新生児マススクリーニングとは、新生児における先天性の代謝異常などの疾患を早期に発見し治療することを目的とした検査のことです。これは二次予防にあたります。検査は義務ではありません。新生児マススクリーニングの対象疾患は、主に6つあります。
1つめはフェニルケトン尿症です。
フェニルアラニン水酸化酵素の欠損により、フェニルアラニン → チロシンの代謝が進まず、蓄積したフェニルアラニンが尿中に出てきます。チロシンを多く含み、フェニルアラニンをあまり含まない乳で育てることで治療を行います。
2つめはホモシスチン尿症です。
シスタチオニン合成酵素の欠損により、ホモシステイン → シスタチオニンの代謝が進まず、蓄積したホモシステインがホモシスチンとなり尿中に出てきます。
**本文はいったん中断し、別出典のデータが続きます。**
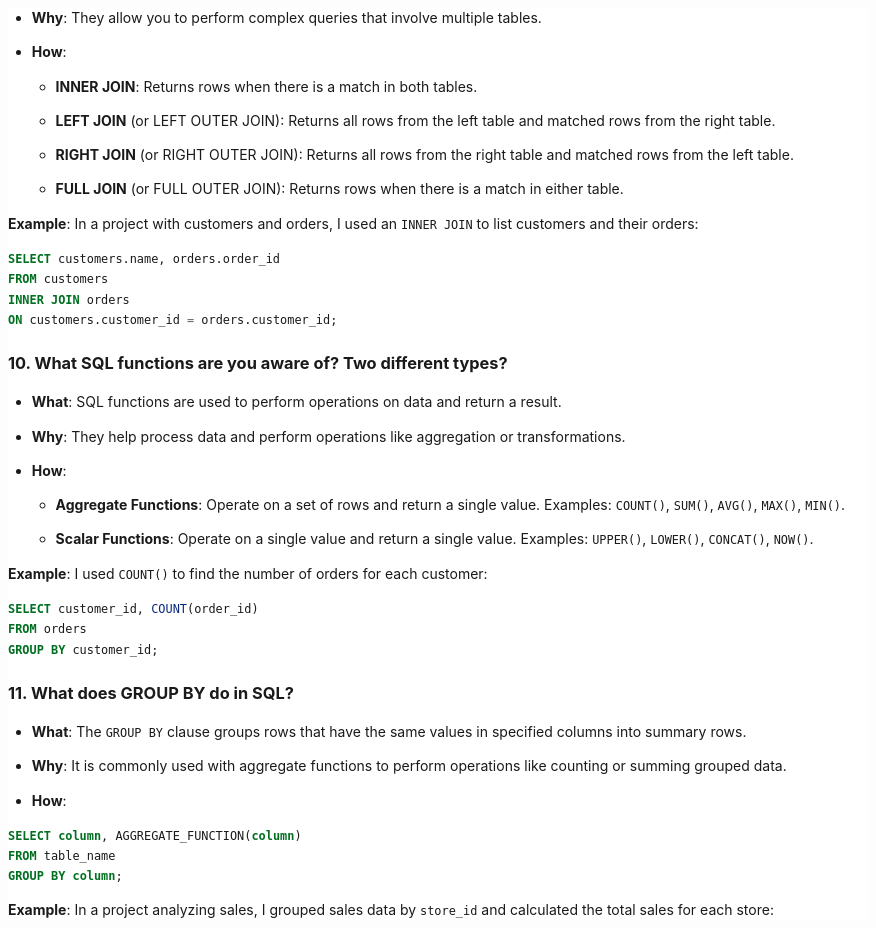 * **Why**: They allow you to perform complex queries that involve multiple tables.

* **How**:

    * **INNER JOIN**: Returns rows when there is a match in both tables.

    * **LEFT JOIN** (or LEFT OUTER JOIN): Returns all rows from the left table and matched rows from the right table.

    * **RIGHT JOIN** (or RIGHT OUTER JOIN): Returns all rows from the right table and matched rows from the left table.

    * **FULL JOIN** (or FULL OUTER JOIN): Returns rows when there is a match in either table.

**Example**: In a project with customers and orders, I used an `INNER JOIN` to list customers and their orders:

```sql
SELECT customers.name, orders.order_id
FROM customers
INNER JOIN orders
ON customers.customer_id = orders.customer_id;
```

### 10. What SQL functions are you aware of? Two different types?
* **What**: SQL functions are used to perform operations on data and return a result.

* **Why**: They help process data and perform operations like aggregation or transformations.

* **How**:

    * **Aggregate Functions**: Operate on a set of rows and return a single value. Examples: `COUNT()`, `SUM()`, `AVG()`, `MAX()`, `MIN()`.

    * **Scalar Functions**: Operate on a single value and return a single value. Examples: `UPPER()`, `LOWER()`, `CONCAT()`, `NOW()`.

**Example**: I used `COUNT()` to find the number of orders for each customer:

```sql
SELECT customer_id, COUNT(order_id)
FROM orders
GROUP BY customer_id;
```

### 11. What does GROUP BY do in SQL?
* **What**: The `GROUP BY` clause groups rows that have the same values in specified columns into summary rows.

* **Why**: It is commonly used with aggregate functions to perform operations like counting or summing grouped data.

* **How**:

```sql
SELECT column, AGGREGATE_FUNCTION(column)
FROM table_name
GROUP BY column;
```
**Example**: In a project analyzing sales, I grouped sales data by `store_id` and calculated the total sales for each store:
ホモシステインはメチオニンにも代謝されるため、血中メチオニン濃度も高くなるという特徴があります。治療は低メチオニン食に加え、ホモシスチンの代謝の補助となるビタミン B6 を大量に用いたビタミン療法を行うこともあります。
3つめはメープルシロップ尿症です。
分岐鎖アミノ酸脱炭酸酵素欠損による症状です。分岐鎖アミノ酸とは、ロイシン、イソロイシン、バリンです。分岐鎖アミノ酸をできるだけ摂らない食事で治療を行います。
4つめはガラクトース血症です。
ガラクトース-1-リン酸ウリジルトランスフェラーゼの欠損による症状です。無乳糖乳により治療を行います。
5つめはクレチン症です。
先天性甲状腺機能低下症とも呼ばれます。これは甲状腺ホルモン合成酵素欠損による症状です。甲状腺ホルモンの補充療法が行われます。発見される確率が一番この6つの中で高く、4,000人に1人ぐらいの確率です。
最後に6つめは先天性副腎過形成症です。
プロゲステロン-21-水酸化酵素の欠損による症状です。不足したコルチゾールやアルドステロンといったホルモンを補充することにより治療を行います。